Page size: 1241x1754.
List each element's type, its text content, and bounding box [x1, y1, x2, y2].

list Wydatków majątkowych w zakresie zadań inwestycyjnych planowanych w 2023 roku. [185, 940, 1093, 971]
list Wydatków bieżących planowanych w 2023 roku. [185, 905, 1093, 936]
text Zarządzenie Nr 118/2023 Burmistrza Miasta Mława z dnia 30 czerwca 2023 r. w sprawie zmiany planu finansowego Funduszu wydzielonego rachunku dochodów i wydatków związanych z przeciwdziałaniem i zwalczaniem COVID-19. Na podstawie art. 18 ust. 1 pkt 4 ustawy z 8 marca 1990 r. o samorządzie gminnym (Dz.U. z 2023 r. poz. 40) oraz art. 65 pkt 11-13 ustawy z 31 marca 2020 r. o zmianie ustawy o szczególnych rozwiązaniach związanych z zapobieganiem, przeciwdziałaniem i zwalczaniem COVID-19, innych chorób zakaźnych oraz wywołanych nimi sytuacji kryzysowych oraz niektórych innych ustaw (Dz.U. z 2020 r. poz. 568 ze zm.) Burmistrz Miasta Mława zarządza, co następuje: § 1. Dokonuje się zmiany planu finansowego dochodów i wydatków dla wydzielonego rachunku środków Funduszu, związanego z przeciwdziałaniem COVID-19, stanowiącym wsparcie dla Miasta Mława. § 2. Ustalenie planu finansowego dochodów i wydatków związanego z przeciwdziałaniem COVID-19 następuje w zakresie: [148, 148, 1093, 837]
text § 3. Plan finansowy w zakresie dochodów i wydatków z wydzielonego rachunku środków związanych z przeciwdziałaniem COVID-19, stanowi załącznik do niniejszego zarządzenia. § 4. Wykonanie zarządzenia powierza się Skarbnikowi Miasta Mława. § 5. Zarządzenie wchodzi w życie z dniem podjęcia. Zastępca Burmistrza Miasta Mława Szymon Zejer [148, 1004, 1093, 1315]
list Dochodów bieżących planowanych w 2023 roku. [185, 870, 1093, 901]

____________

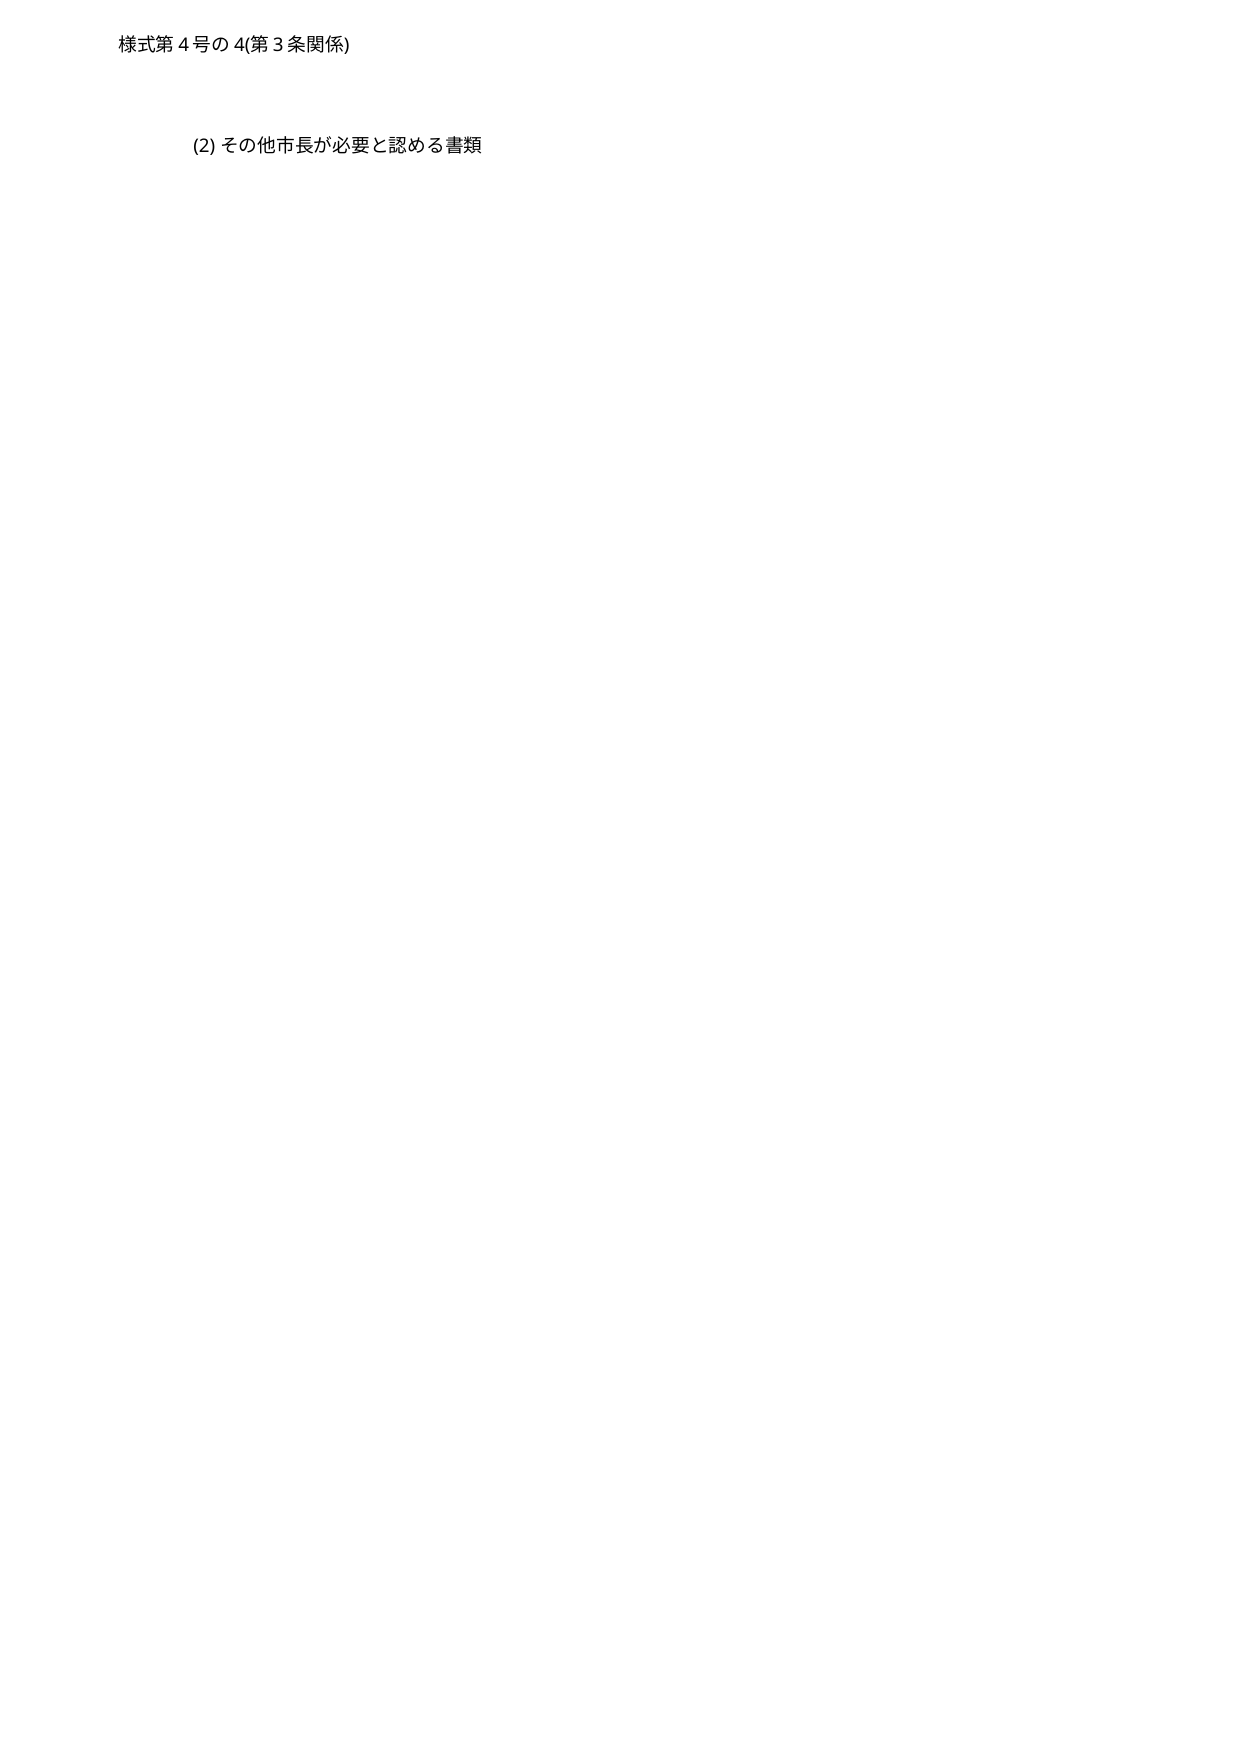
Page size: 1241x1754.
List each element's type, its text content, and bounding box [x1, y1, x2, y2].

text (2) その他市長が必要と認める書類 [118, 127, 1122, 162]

____________

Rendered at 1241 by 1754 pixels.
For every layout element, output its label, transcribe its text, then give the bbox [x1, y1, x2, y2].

____________

> [WHAT IS NEEDED] Of all the entries above, output exactly the lines between the one holding "Rendered at 1241 by 1754 pixels." and the one holding "For every layout", inclusive.

> [OUTPUT]
Rendered at 1241 by 1754 pixels.
For every layout element, output its label, transcribe its text, then give the bbox [x1, y1, x2, y2].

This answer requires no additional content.